* Exercise directions
Read the records and gather each line that includes "ring".

* Records for processing

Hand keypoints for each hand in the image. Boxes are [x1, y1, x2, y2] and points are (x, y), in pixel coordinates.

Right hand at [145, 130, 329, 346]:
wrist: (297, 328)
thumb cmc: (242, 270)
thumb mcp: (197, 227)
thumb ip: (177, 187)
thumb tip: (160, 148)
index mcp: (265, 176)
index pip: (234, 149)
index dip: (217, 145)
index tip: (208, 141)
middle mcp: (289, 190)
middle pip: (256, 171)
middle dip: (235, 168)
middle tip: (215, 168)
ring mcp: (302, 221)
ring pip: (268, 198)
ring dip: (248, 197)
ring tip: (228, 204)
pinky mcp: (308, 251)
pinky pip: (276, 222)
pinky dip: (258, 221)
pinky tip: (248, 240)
---
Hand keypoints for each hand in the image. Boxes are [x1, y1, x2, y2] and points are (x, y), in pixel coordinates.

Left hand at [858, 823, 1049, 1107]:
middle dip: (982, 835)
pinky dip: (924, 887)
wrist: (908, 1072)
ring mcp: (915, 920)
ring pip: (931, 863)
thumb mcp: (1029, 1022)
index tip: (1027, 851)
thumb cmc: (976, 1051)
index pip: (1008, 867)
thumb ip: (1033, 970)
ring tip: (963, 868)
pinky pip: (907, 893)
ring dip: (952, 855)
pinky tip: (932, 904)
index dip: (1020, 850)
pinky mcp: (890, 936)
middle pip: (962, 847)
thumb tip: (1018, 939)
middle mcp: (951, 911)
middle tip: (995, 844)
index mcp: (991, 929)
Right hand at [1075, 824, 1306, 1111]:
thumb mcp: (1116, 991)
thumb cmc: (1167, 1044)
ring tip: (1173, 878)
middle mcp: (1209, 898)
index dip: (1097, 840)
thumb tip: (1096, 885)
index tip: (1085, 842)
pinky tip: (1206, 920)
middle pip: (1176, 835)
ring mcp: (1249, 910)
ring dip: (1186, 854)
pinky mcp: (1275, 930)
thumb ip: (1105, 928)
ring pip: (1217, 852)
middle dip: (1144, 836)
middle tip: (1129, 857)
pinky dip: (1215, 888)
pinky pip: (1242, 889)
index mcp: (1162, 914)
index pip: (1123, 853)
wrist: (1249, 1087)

* Solution to this problem
ring mcp: (302, 221)
ring pip: (268, 198)
ring dip: (248, 197)
ring tip: (228, 204)
ring mcp: (915, 920)
ring pip: (931, 863)
ring tip: (963, 868)
ring dip: (952, 855)
ring tip: (1173, 878)
ring mcp: (1249, 910)
ring dip: (1186, 854)
ring pip: (1217, 852)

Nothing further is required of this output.